И конечно, британцы с американцами помогли: у британцев опыт политический многовековой, у американцев деньги, которых они, надо отдать им должное, не жалели. Начали, как и четверть века назад, с Учредительного собрания, председателем пригласили, понятное дело, Чернова: ты начал, тебе и заканчивать, на этот раз никаких революционных матросов, Таврический дворец охраняют шотландские стрелки. Съехались почти все 350 избранных депутатов, когда подсчитали – оказалось, что больше всего голосов у кадетов – 110, потом у национал-социалистов – 94, потом у либералов – 76, монархистов – 43. Неожиданно мало набрали областники – всего 18. Остальные 9 мест получили мелкие партии. Семидесятилетний Чернов, открывая первое заседание, не мог сдержать слез, начал речь словами «Мы дожили». В зале многие плакали, особенно старики, молодые были по-другому настроены, более практически, но вежливо ждали, пока старики выплачутся и выговорятся. Выговаривались неделю, все устали от речей, воспоминаний, обвинений…
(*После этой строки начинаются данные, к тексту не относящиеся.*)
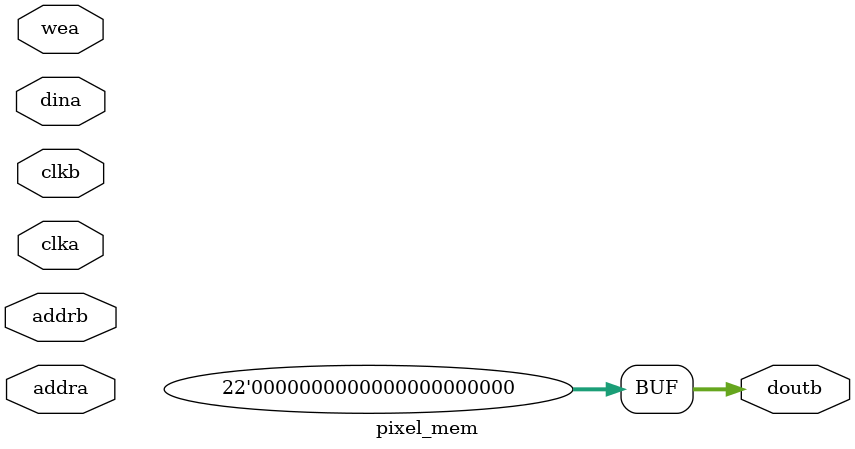
<source format=sv>
module data_frame_mem (
    input   logic           clka,
    input   logic [0 : 0]   wea,
    input   logic [6 : 0]   addra,
    input   logic [447 : 0] dina,
    input   logic           clkb,
    input   logic [6 : 0]   addrb,
    output  logic [447 : 0] doutb
    );

    assign doutb = 448'h0;

    // GENERATED USING BRAM GENERATOR 8.4

    // data_frame_mem your_instance_name (
    //   .clka(clka),    // input wire clka
    //   .wea(wea),      // input wire [0 : 0] wea
    //   .addra(addra),  // input wire [6 : 0] addra
    //   .dina(dina),    // input wire [447 : 0] dina
    //   .clkb(clkb),    // input wire clkb
    //   .addrb(addrb),  // input wire [6 : 0] addrb
    //   .doutb(doutb)   // output wire [447 : 0] doutb
    // );

endmodule

module pixel_mem (
    input   logic           clka,
    input   logic [0 : 0]   wea,
    input   logic [8 : 0]   addra,
    input   logic [21 : 0]  dina,
    input   logic           clkb,
    input   logic [8 : 0]   addrb,
    output  logic [21 : 0]  doutb
    );

    assign doutb = 21'h0;

    // GENERATED USING BRAM GENERATOR 8.4

    // data_frame_mem your_instance_name (
    //   .clka(clka),    // input wire clka
    //   .wea(wea),      // input wire [0 : 0] wea
    //   .addra(addra),  // input wire [8 : 0] addra
    //   .dina(dina),    // input wire [21 : 0] dina
    //   .clkb(clkb),    // input wire clkb
    //   .addrb(addrb),  // input wire [8 : 0] addrb
    //   .doutb(doutb)   // output wire [21 : 0] doutb

endmodule
</source>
А потом слово взял Игорь Кривошеин. Все по привычке приготовились к длинной речи, но Игорь Александрович был на диво краток.
«Мне, штабс-капитану Белой армии, было двадцать три, когда мы бежали из Крыма. Сегодня мне сорок четыре, и я депутат Учредительного собрания новой России от либеральной партии. Моему сыну, родившемуся во Франции, семь лет, и он говорит по-французски охотнее, чем по-русски. Я не знаю, будет ли Россия монархией или республикой. Я не знаю, какие законы мы в итоге примем. Я не знаю, кто будет новым российским императором или новым российским президентом. Увы, Россия не едина. У нашего Собрания сильные союзники, но у нас и сильный враг: ближайшие годы не будет нам мира. А это значит, что нам нужна сильная армия. Нужны деньги, деньги и еще раз деньги, чтобы купить оружие. Нужны деньги, чтобы построить заводы. Нужны люди, чтобы сделать из них солдат. Помните: сейчас там, в Москве, немецкие оккупационные власти говорят и думают о том же. Они будут создавать из Западной России щит против нас и наших союзников. И наши русские братья там, в Москве, вынуждены будут делать то, что им прикажут немцы. Мы привыкли за эти годы видеть в немцах избавителей, но эта их роль в прошлом. Сегодня – и особенно завтра – это враги. Враги России, нашей России, и они будут радостно потирать руки, читая в газетах отчеты о наших спорах, наших разногласиях, нашей медлительности. Я заклинаю вас: хотя бы на время забудьте распри, отложите в сторону свои политические интересы и сделайте так, чтобы моему сыну никогда не пришлось бы, как мне двадцать лет назад, бежать из России. Никогда и никуда – ни во Францию, ни в Англию, ни в другую Россию».
И сошел с трибуны. Эта короткая речь почему-то произвела на многих огромное впечатление. Подражая, и другие стали говорить кратко, особенно молодые.
«Вот ты и будешь президентом!» – сказал Кривошеину в кулуарах какой-то депутат, непонятно даже какой партии. И как в воду глядел.